Takeuchi Hiroaki, Kao Sandra, Miyagi Eri, Khan Mohammad A, Buckler-White Alicia, Plishka Ron, Strebel Klaus
Laboratory of Molecular Microbiology, NIAID, National Institutes of Health, Bethesda, Maryland 20892-0460, USA.
J Biol Chem. 2005 Jan 7;280(1):375-82. doi: 10.1074/jbc.M408987200. Epub 2004 Nov 3.

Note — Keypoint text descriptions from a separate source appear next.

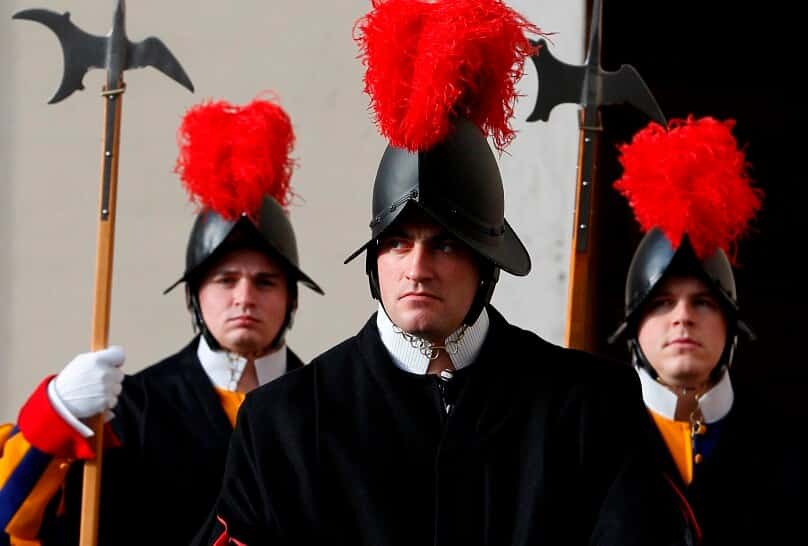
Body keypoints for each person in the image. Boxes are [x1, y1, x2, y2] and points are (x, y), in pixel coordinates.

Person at [192, 1, 694, 544]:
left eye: (446, 247)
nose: (417, 268)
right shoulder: (282, 422)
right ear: (373, 258)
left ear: (486, 265)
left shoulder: (590, 404)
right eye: (398, 243)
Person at [0, 96, 323, 546]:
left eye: (266, 282)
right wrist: (56, 416)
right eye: (226, 280)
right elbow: (13, 520)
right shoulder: (132, 409)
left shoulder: (328, 405)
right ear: (196, 294)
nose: (244, 298)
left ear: (290, 298)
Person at [609, 116, 806, 545]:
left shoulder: (785, 450)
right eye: (661, 303)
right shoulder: (591, 436)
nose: (683, 317)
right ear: (634, 327)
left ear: (731, 325)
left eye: (703, 301)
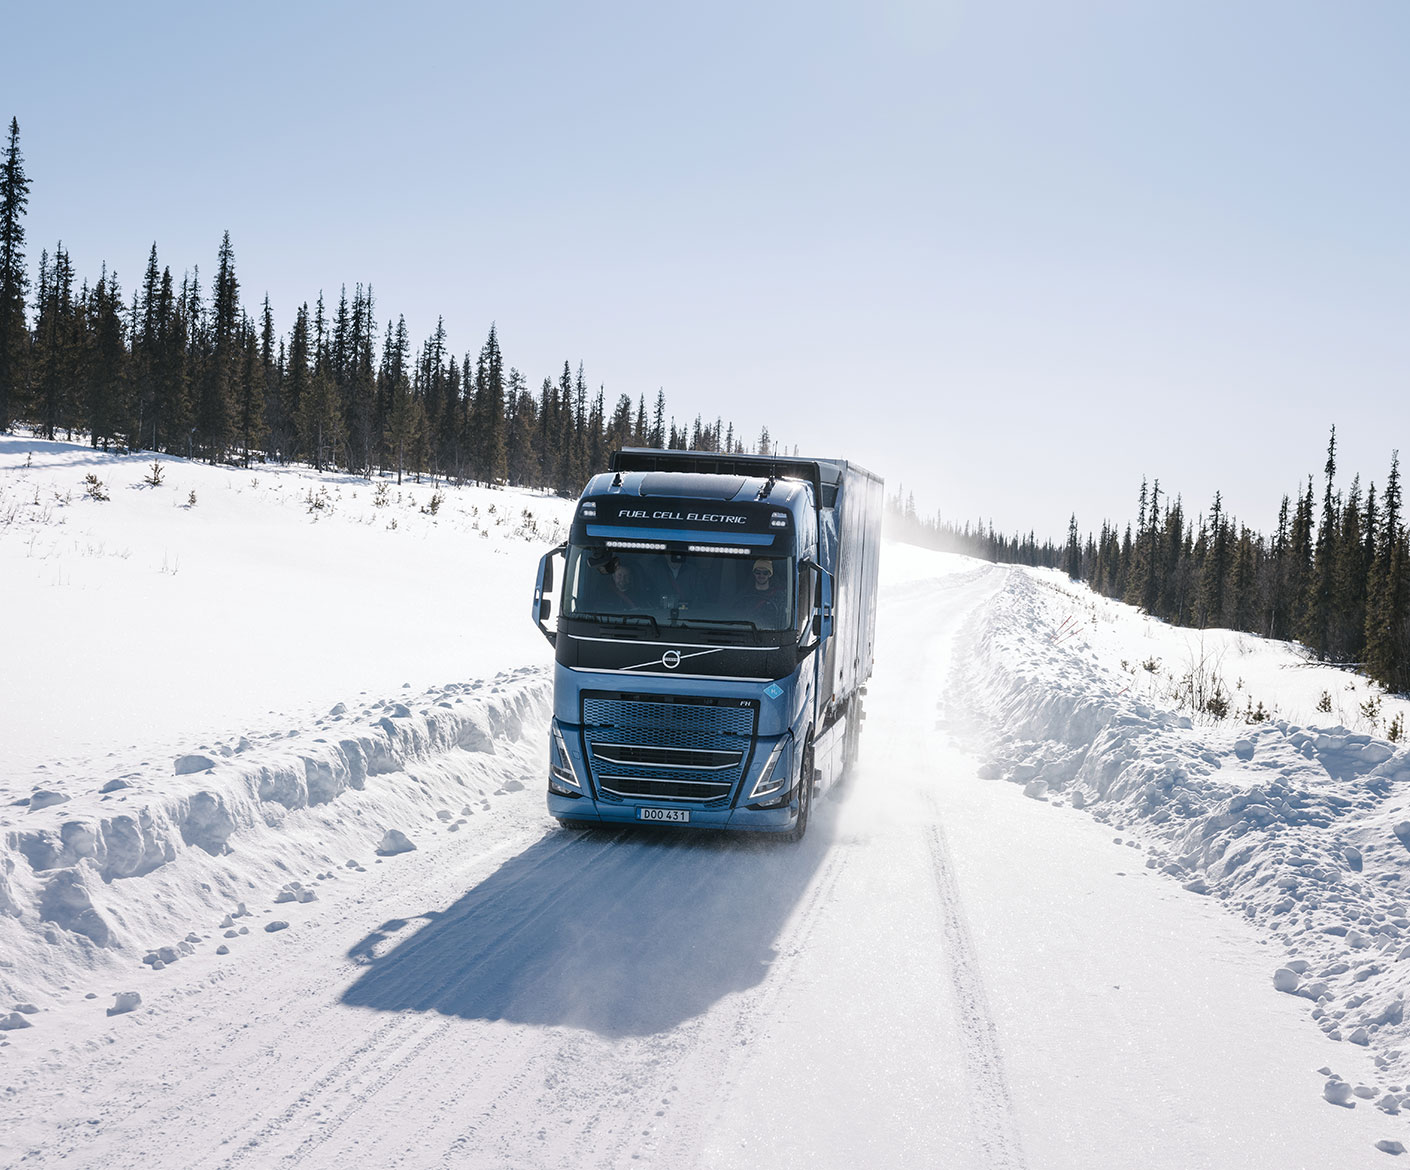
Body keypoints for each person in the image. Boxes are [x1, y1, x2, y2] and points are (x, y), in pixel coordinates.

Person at [738, 558, 786, 626]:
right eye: (758, 572)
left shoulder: (778, 595)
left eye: (765, 573)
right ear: (754, 573)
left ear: (770, 574)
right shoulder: (745, 595)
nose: (761, 575)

The virus infectivity factor (Vif) is a protein encoded by most primate lentiviruses. Recent evidence suggests that HIV-1 Vif reduces the intracellular levels of the host cytidine deaminase APOBEC3G (Apo3G) and inhibits its packaging into virions. These functions of Vif are thought to be species-specific. Accordingly, HIV-1 Vif can target only human Apo3G (hApo3G), whereas, African green monkey simian immunodeficiency virus (SIVagm) Vif can inhibit African green monkey but not human Apo3G. Consistent with this, we found that SIVagm Vif does not affect the stability of exogenously and endogenously expressed hApo3G and does not prevent packaging of exogenous and endogenous hApo3G into SIVagm virions. Nevertheless, SIVagm Vif supported spreading infection of SIVagm virus in the hApo3G-positive human A3.01 T cell line and rescued infectivity of viruses produced from Apo3G-expressing HeLa cells. Sequence analysis verified that SIVagm Vif inhibited the accumulation of hApo3G-induced mutations, suggesting that SIVagm Vif is indeed active in human cells. Our data suggest that SIVagm Vif can inhibit hApo3G activity without inducing its intracellular degradation or preventing its packaging into virions.
病毒感染性因子(Vif)是大多数灵长类慢病毒编码的一种蛋白质。最近的证据表明,HIV-1 Vif可降低宿主胞苷脱氨酶载脂蛋白B mRNA编辑酶催化多肽样3G(APOBEC3G,Apo3G)的细胞内水平,并抑制其包装进病毒颗粒。Vif的这些功能被认为具有物种特异性。因此,HIV-1 Vif只能靶向人类Apo3G(hApo3G),而非洲绿猴猿猴免疫缺陷病毒(SIVagm)的Vif能抑制非洲绿猴的Apo3G,但不能抑制人类的Apo3G。与此一致的是,我们发现SIVagm Vif不影响外源性和内源性表达的hApo3G的稳定性,也不阻止外源性和内源性hApo3G包装进SIVagm病毒颗粒。然而,SIVagm Vif支持SIVagm病毒在hApo3G阳性的人A3.01 T细胞系中传播感染,并拯救了从表达Apo3G的HeLa细胞产生的病毒的感染性。序列分析证实,SIVagm Vif抑制了hApo3G诱导的突变的积累,这表明SIVagm Vif在人类细胞中确实具有活性。我们的数据表明,SIVagm Vif可以抑制hApo3G的活性,而不诱导其在细胞内降解或阻止其包装进病毒颗粒。